A C-callable library providing a Haskell interpreter/compiler. It should allow primitive-level extension using a tool like Green Card, if not Green Card itself. Compare Tcl and Guile.
A Haskell library of types representing MIME types. These can be used as types for specialized versions of shell commands. For example, you can match on the kind of input file to specialize functionality.
A Haskell 98 library of shell utilities. It should provide functionality equivalent to a typical shell (both built-ins and executables), while being strongly typed and purely functional.

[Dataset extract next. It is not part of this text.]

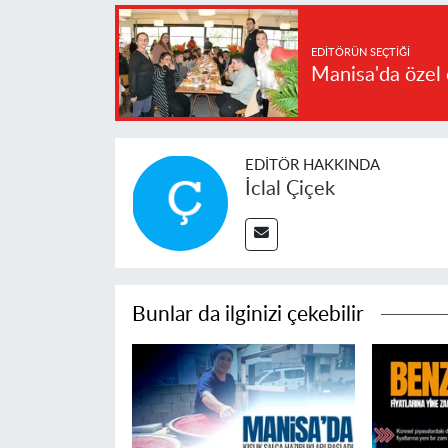
EDITÖRÜN SEÇTIĞI
Manisa'da özel 
EDITÖR HAKKINDA
İclal Çiçek
Bunlar da ilginizi çekebilir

Glue together HUILE, LoSE, and GNU readline, and we have a shell. Note that there will be some interesting user interface design (despite the fact that this is a textual shell). For example, most shells have a highly stateful environment. The current working directory is a particularly un-functional concept. However, forcing shell users to pass around a directory all the time would be a pain.

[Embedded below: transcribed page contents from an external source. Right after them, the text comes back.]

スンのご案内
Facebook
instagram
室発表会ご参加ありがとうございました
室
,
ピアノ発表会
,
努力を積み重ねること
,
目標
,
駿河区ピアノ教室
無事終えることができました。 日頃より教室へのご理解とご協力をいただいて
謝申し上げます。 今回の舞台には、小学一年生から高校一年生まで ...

Careful design of the types of some built-ins, combined with careful design of the textual display of those built-ins, might alleviate this somewhat. For example, consider 'cd' and 'ls':
cd :: Path -> IO Environment ls :: IO Environment -> [ Path ]
If the command line implicitly has the return value of the previous expression, then this might work well. It actually leads, oddly, to a highly stateful way of using shell commands by typing in expressions piecemeal and seeing how they evolve.
Of course, this isn't fully thought out - for one thing, the arguments are in the wrong place. For another, it has no support for options to 'ls' or 'cd'.
Bindings from Haskell to KDE and Qt. There are some interesting aspects here, as Qt pre-processes C++ code to insert some grotty stuff to automate some of the tedium of UI programming (I'm thinking specifically of the whole signal/slot mess). A direct Haskell binding may be able to obviate most of that grot, and call "raw Qt" directly.
Add MHAK to HaSh. In particular, KHaSh should be aware of its state (ugh :-) when the user logs out and come back right where it was left. Bash does some of this with its history file, sort of, but it isn't integrated into KDE (so KDE thinks there's unsaved data). This should of course support all sorts of nifty option dialogs and such.
Another neat trick that should be supported is drag and drop. Drag an expression from one KHaSh to another, or drop on a source file, or even a data file (making it the argument of the next function call, perhaps)
This is an add-on for KHaSh. It's a place to drop Haskell expressions, where they become push buttons that can be dragged back to the shell or activated directly.
Coming up with a way to automatically provide useful icons for the expressions should be interesting.
A KDE-aware Haskell expression that sits in kpanel and runs periodically. This could be used for biff-like uses, or automated news monitoring or background music or any number of other things.